_Problem requirements:_ Copy out every one of the rows below, swapping each occurrence of "Haritada Göster" for "Konumu Göster" and leaving everything else unchanged.

===== Data extracts =====

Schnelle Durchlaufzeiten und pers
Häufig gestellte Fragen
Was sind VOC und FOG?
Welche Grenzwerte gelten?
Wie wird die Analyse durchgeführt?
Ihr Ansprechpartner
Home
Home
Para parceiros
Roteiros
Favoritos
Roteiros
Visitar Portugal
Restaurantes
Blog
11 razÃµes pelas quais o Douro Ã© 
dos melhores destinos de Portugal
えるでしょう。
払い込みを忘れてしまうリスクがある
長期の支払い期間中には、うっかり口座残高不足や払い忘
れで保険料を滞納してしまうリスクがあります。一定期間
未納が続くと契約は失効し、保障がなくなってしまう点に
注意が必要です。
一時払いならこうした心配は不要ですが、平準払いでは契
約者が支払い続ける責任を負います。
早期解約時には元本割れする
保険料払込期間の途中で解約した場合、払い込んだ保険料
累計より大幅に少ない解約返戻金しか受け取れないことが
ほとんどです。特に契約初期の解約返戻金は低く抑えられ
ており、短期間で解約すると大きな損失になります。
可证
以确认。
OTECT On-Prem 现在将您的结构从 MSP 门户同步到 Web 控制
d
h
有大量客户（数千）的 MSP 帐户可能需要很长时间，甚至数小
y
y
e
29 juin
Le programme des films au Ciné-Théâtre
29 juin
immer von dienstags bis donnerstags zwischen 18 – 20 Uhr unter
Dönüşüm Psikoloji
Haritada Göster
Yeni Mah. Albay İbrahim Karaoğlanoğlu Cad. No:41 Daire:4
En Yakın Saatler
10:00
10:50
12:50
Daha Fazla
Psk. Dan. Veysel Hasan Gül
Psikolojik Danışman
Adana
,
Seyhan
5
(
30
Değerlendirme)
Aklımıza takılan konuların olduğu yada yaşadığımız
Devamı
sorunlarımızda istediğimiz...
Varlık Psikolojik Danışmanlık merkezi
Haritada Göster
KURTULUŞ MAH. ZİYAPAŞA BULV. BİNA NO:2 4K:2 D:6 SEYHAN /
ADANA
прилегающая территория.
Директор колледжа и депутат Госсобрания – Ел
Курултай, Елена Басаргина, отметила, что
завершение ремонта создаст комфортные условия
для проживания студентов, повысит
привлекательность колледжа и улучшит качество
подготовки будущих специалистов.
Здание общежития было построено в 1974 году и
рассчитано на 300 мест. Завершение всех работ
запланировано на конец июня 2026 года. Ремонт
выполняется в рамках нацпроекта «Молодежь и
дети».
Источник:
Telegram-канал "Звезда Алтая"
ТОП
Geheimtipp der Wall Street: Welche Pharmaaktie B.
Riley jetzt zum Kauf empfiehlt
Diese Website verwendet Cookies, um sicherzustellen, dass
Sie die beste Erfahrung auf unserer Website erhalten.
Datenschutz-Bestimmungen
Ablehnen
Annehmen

=====

_Answer section:_
Schnelle Durchlaufzeiten und pers
Häufig gestellte Fragen
Was sind VOC und FOG?
Welche Grenzwerte gelten?
Wie wird die Analyse durchgeführt?
Ihr Ansprechpartner
Home
Home
Para parceiros
Roteiros
Favoritos
Roteiros
Visitar Portugal
Restaurantes
Blog
11 razÃµes pelas quais o Douro Ã© 
dos melhores destinos de Portugal
えるでしょう。
払い込みを忘れてしまうリスクがある
長期の支払い期間中には、うっかり口座残高不足や払い忘
れで保険料を滞納してしまうリスクがあります。一定期間
未納が続くと契約は失効し、保障がなくなってしまう点に
注意が必要です。
一時払いならこうした心配は不要ですが、平準払いでは契
約者が支払い続ける責任を負います。
早期解約時には元本割れする
保険料払込期間の途中で解約した場合、払い込んだ保険料
累計より大幅に少ない解約返戻金しか受け取れないことが
ほとんどです。特に契約初期の解約返戻金は低く抑えられ
ており、短期間で解約すると大きな損失になります。
可证
以确认。
OTECT On-Prem 现在将您的结构从 MSP 门户同步到 Web 控制
d
h
有大量客户（数千）的 MSP 帐户可能需要很长时间，甚至数小
y
y
e
29 juin
Le programme des films au Ciné-Théâtre
29 juin
immer von dienstags bis donnerstags zwischen 18 – 20 Uhr unter
Dönüşüm Psikoloji
Konumu Göster
Yeni Mah. Albay İbrahim Karaoğlanoğlu Cad. No:41 Daire:4
En Yakın Saatler
10:00
10:50
12:50
Daha Fazla
Psk. Dan. Veysel Hasan Gül
Psikolojik Danışman
Adana
,
Seyhan
5
(
30
Değerlendirme)
Aklımıza takılan konuların olduğu yada yaşadığımız
Devamı
sorunlarımızda istediğimiz...
Varlık Psikolojik Danışmanlık merkezi
Konumu Göster
KURTULUŞ MAH. ZİYAPAŞA BULV. BİNA NO:2 4K:2 D:6 SEYHAN /
ADANA
прилегающая территория.
Директор колледжа и депутат Госсобрания – Ел
Курултай, Елена Басаргина, отметила, что
завершение ремонта создаст комфортные условия
для проживания студентов, повысит
привлекательность колледжа и улучшит качество
подготовки будущих специалистов.
Здание общежития было построено в 1974 году и
рассчитано на 300 мест. Завершение всех работ
запланировано на конец июня 2026 года. Ремонт
выполняется в рамках нацпроекта «Молодежь и
дети».
Источник:
Telegram-канал "Звезда Алтая"
ТОП
Geheimtipp der Wall Street: Welche Pharmaaktie B.
Riley jetzt zum Kauf empfiehlt
Diese Website verwendet Cookies, um sicherzustellen, dass
Sie die beste Erfahrung auf unserer Website erhalten.
Datenschutz-Bestimmungen
Ablehnen
Annehmen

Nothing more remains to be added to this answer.